La Municipalidad de Las Condes y la Fundación Jaime Guzmán conmemoraron este 28 de marzo los 35 años del asesinato del exsenador Jaime Guzmán con la instalación de una placa en su memorial, ubicado en la intersección de Presidente Riesco con Andrés Bello. La ceremonia fue encabezada por la alcaldesa de Las Condes, Catalina San Martín, y por el presidente de la fundación, Hernán Larraín, y contó con la participación de autoridades de Gobierno, parlamentarios, concejales y representantes del mundo académico y civil.

Durante la actividad se descubrió la placa conmemorativa destinada a reforzar el carácter del lugar como espacio de memoria y reflexión ciudadana. El memorial, diseñado por la escultora María Angélica Echavarri en 2008, se ha consolidado como un punto relevante del paisaje urbano de la comuna.

En su intervención, la alcaldesa San Martín subrayó el carácter político del crimen. Murió a la salida de una clase, porque hubo quienes creyeron que la manera de ganarle a una idea era eliminar a quien la sostenía. Ese crimen fue contra la política misma, afirmó. La jefa comunal también enfatizó que la violencia política no tiene ideología ni ganadores, solo víctimas, advirtiendo que su impacto trasciende a las personas directamente afectadas y debilita a la sociedad en su conjunto.

Por su parte, Larraín destacó el legado del exsenador, uno de los principales redactores de la Constitución de 1980 y fundador del movimiento gremialista. Hoy no inauguramos solo una placa, renovamos una memoria y reafirmamos un compromiso. La memoria persevera y el odio no tiene la última palabra, sostuvo. El también exministro recordó además los reiterados ataques que ha sufrido el memorial en la última década, incluyendo episodios de vandalismo y destrucción, especialmente durante el estallido social, lo que refuerza el sentido del acto conmemorativo.

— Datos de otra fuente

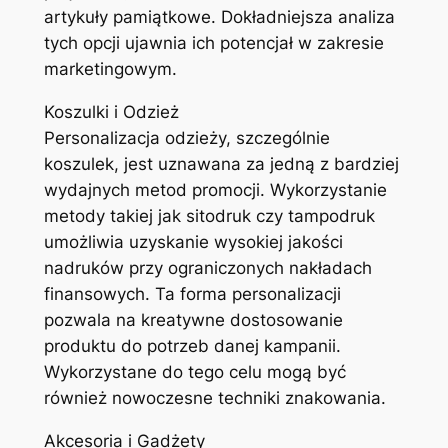
artykuły pamiątkowe. Dokładniejsza analiza
tych opcji ujawnia ich potencjał w zakresie
marketingowym.
Koszulki i Odzież
Personalizacja odzieży, szczególnie
koszulek, jest uznawana za jedną z bardziej
wydajnych metod promocji. Wykorzystanie
metody takiej jak sitodruk czy tampodruk
umożliwia uzyskanie wysokiej jakości
nadruków przy ograniczonych nakładach
finansowych. Ta forma personalizacji
pozwala na kreatywne dostosowanie
produktu do potrzeb danej kampanii.
Wykorzystane do tego celu mogą być
również nowoczesne techniki znakowania.
Akcesoria i Gadżety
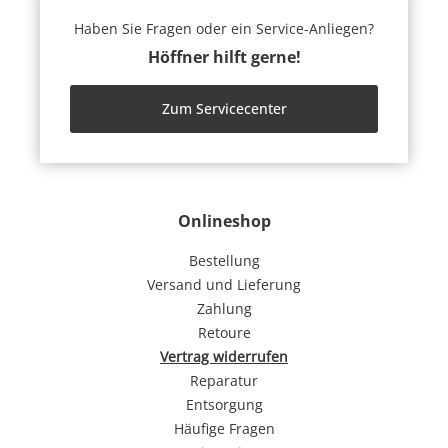
Haben Sie Fragen oder ein Service-Anliegen?
Höffner hilft gerne!
Zum Servicecenter
Onlineshop
Bestellung
Versand und Lieferung
Zahlung
Retoure
Vertrag widerrufen
Reparatur
Entsorgung
Häufige Fragen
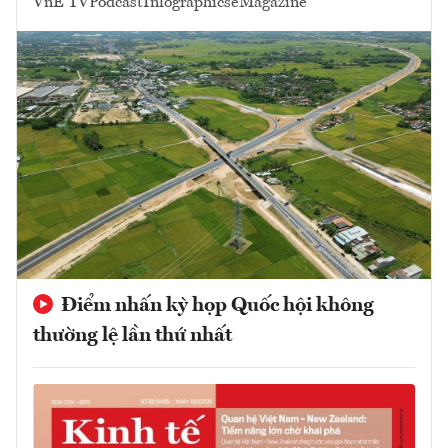
VnE TV
Podcast
Infographics
eMagazine
Điểm nhấn kỳ họp Quốc hội không
thường lệ lần thứ nhất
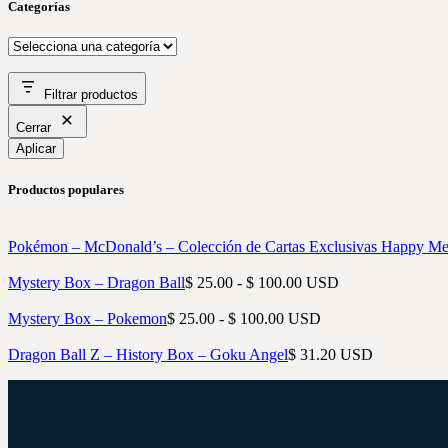
Categorías
Filtrar productos
Cerrar
Aplicar
Productos populares
Pokémon – McDonald’s – Colección de Cartas Exclusivas Happy Me
Rango
Mystery Box – Dragon Ball
$
25.00
-
$
100.00
USD
de
Rango
precios:
Mystery Box – Pokemon
$
25.00
-
$
100.00
USD
de
desde
precios:
$ 25.00
Dragon Ball Z – History Box – Goku Angel
$
31.20
USD
desde
hasta
$ 25.00
$ 100.00
hasta
$ 100.00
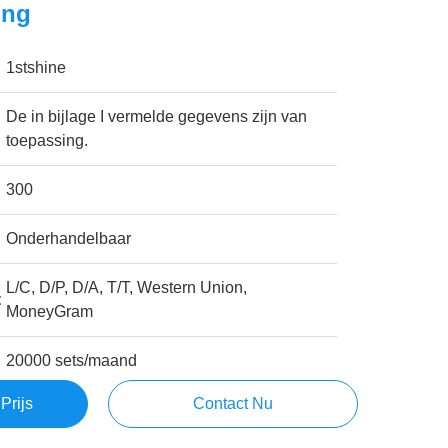
ing
1stshine
De in bijlage I vermelde gegevens zijn van
toepassing.
300
Onderhandelbaar
L/C, D/P, D/A, T/T, Western Union,
:
MoneyGram
20000 sets/maand
Prijs
Contact Nu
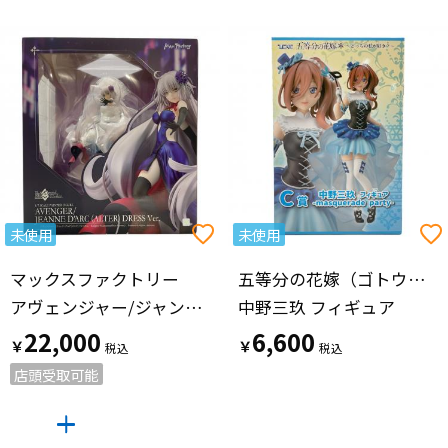
未使用
未使用
マックスファクトリー
五等分の花嫁（ゴトウブンノハナヨメ）
アヴェンジャー/ジャンヌ・ダルク(オルタ) ドレスver. フィギュア 1/7SCALE PAINTED FIGURE
中野三玖 フィギュア
22,000
6,600
￥
￥
店頭受取可能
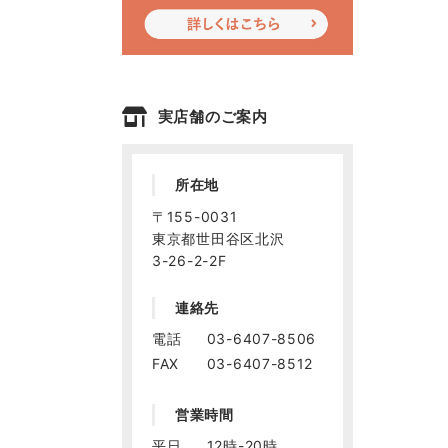
実店舗のご案内
所在地
〒155-0031
東京都世田谷区北沢
3-26-2-2F
連絡先
電話
03-6407-8506
FAX
03-6407-8512
営業時間
平日
12時-20時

En la misma línea, el presidente de la Unión Demócrata Independiente (UDI), Guillermo Ramírez, valoró la instalación de la placa como un símbolo de continuidad. En cierta forma, lo que hace es decir que seguimos en pie, seguimos recordando y este lugar nunca será del odio ni de la desesperanza, afirmó. El acto busca, además, fortalecer el vínculo entre la memoria y la convivencia democrática en la ciudad.

El memorial continúa siendo un eje de memoria en Las Condes y se espera que siga funcionando como espacio de reflexión cívica, recordando que la violencia política no debe legitimarse y que la memoria colectiva debe servir para prevenir futuros episodios de confrontación.